When I run the following code (with an existing and valid library and cellname), it works great, and the cell is placed into the active layout.

However, when I then manually select the just-placed cell and delete it (with the delete key), then run the script again, KLayout crashes (Windows says "klayout.exe has stopped working" and it closes).

include RBA
layout_view = RBA::Application.instance.main_window.current_view
layout = layout_view.active_cellview.layout
out_cell = layout_view.active_cellview.cell
layer = LayerInfo::new(1,0)
lib = Library.library_by_name('Libname')
lib_cell_index = lib.layout.cell_by_name('Cellname')
layout.add_lib_cell(lib,lib_cell_index)
cia = RBA::CellInstArray.new(lib_cell_index,RBA::Trans.new)
inst = out_cell.insert(cia)

If I run this script 3 times, it creates 3 instances. I can keep deleting these and running EXCEPT when I delete the last remaining instance, then the following time, it crashes. In other words, if you have added "n" instances and deleted "m != n" instances, it's fine to run again.
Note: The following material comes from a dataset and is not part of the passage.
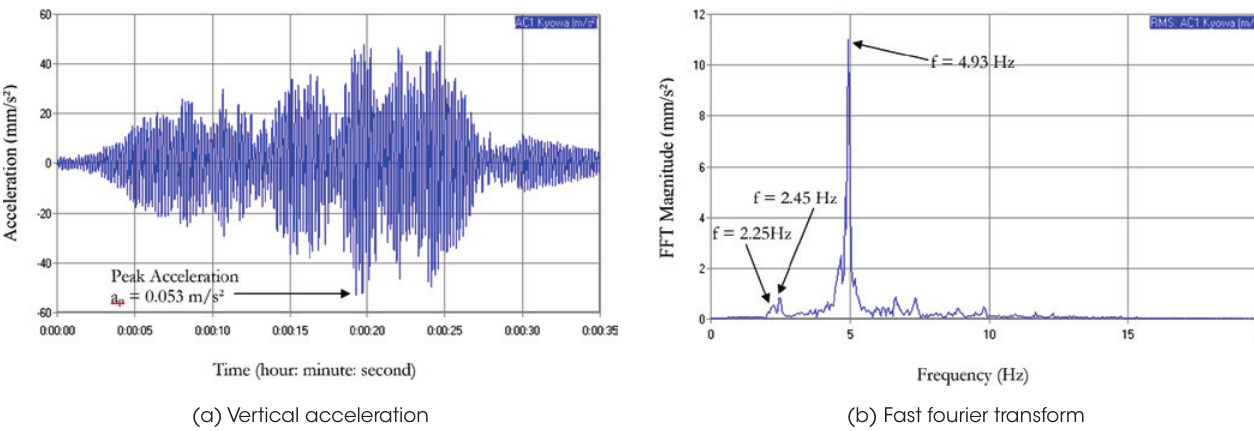
(a) Vertical acceleration Figure 21 Dynamic structural response of the footbridge due to fast walking of 8 people (f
If you add "n" instances and delete "n" instances then it crashes.

KLayout 0.23.3, Windows 7.

Any ideas?

Thanks!

Comments

  • edited April 2014

    Hi David,

    there is a tiny, but severe bug in the script:

    lib_proxy = layout.add_lib_cell(lib,lib_cell_index)
    cia = RBA::CellInstArray.new(lib_proxy,RBA::Trans.new)
    

    In other words: don't instantiate the cell from the library, but the cell you get from "add_lib_cell".

    Let me explain: a library is basically a layout for it's own. "lib_cell_index" is the index of the target cell in the library. But the index is only valid in the context of this layout. In order to refer to a library cell, you create a "proxy cell" with "add_lib_cell". This cell lives in your working layout. A proxy cell is similar to a symbolic link in a Linux file system - it looks like an ordinary cell, but the content is taken from somewhere else. The proxy cell is the cell you need to instantiate.

    BTW: I started to provided alternative methods for some functions that use Cell objects rather than cell indexes. Cell objects carry a link to their layout domain, hence allow to detect these kind of issues. However, the API is not consistently updated yet.